Manchin a would have objected the part of the bill that would impose a new levy on methane emissions from fossil fuel production.
The proposal would increase the fee from $ 900 per metric tonne in 2023 to $ 1,500 per metric tonne in 2025.
Methane is one of the most powerful greenhouse gases causing climate change. Biden and others world leaders have promised at the United Nations climate conference earlier this month to reduce methane emissions by 30% by the end of the decade.
Manchin, whose family has ties to the West Virginia coal industry, is often out of step with his fellow Democrats on energy issues.
Under manchin pressure, the White House dropped another major climate proposal in an earlier version of the bill. This measure would have created a program to reward utilities for meeting clean energy goals and punish those who fail to do so.

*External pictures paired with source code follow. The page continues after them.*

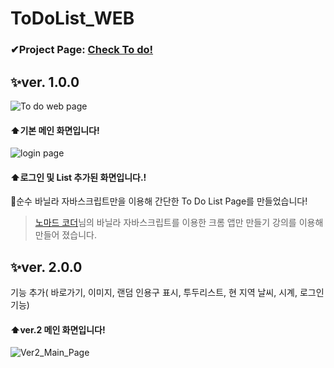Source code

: # ToDoList_WEB
### ✔Project Page: [Check To do!](https://todolistweb.y00nmin.repl.co/)  

## ✨ver. 1.0.0  

![To do web page](https://user-images.githubusercontent.com/89017779/163716758-bfc03282-f297-4257-9ffc-e4bdc9dfda19.png)  
#### ⬆기본 메인 화면입니다!
![login page](https://user-images.githubusercontent.com/89017779/163717069-28e07f25-c0fb-4228-9041-bbf17de0ae19.png)   
#### ⬆로그인 및 List 추가된 화면입니다.!
 🤗순수 바닐라 자바스크립트만을 이용해 간단한 To Do List Page를 만들었습니다!  
>[노마드 코더](https://nomadcoders.co/javascript-for-beginners/lobby)님의 바닐라 자바스크립트를 이용한 크롬 앱만 만들기 강의를 이용해 만들어 졌습니다.

## ✨ver. 2.0.0
기능 추가( 바로가기, 이미지, 랜덤 인용구 표시, 투두리스트, 현 지역 날씨, 시계, 로그인 기능)

#### ⬆ver.2 메인 화면입니다!
![Ver2_Main_Page](%E1%84%89%E1%85%B3%E1%84%8F%E1%85%B3%E1%84%85%E1%85%B5%E1%86%AB%E1%84%89%E1%85%A3%E1%86%BA%202022-05-26%20%E1%84%8B%E1%85%A9%E1%84%92%E1%85%AE%2011.32.17.png)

A spokeswoman for Manchin declined to comment.
Already released: the royalty of gold mines
Before the bill even reached the Senate, the House removed a section adding a federal royalty rate for miners of gold and other hard rock minerals. Senator Catherine Cortez Masto, D-Nev., Welcomed the removal of the measure that would primarily affect gold producers in her state.
Hard rock miners operate on federal land under an 1872 law that prevents them from paying the type of royalties levied on the oil, gas, and coal industries.
The House proposal, drafted by Natural Resources Committee Chairman Raul Grijalva, D-Ariz., Would have imposed an 8% royalty rate on new mines and a 4% rate on existing operations, affecting approximately $ 5-7 billion a year.
Environmentalists and fiscal hawks have long called for a royalty rate for hard rock mining, but Cortez Masto objected to the disproportionate effect it would have on Nevada.
A spokesperson for his office called the initial proposal “not launched” for the senior senator from Nevada, adding “Cortez Masto assured that the original provision of the House was not included in the legislation which has just been passed by the House.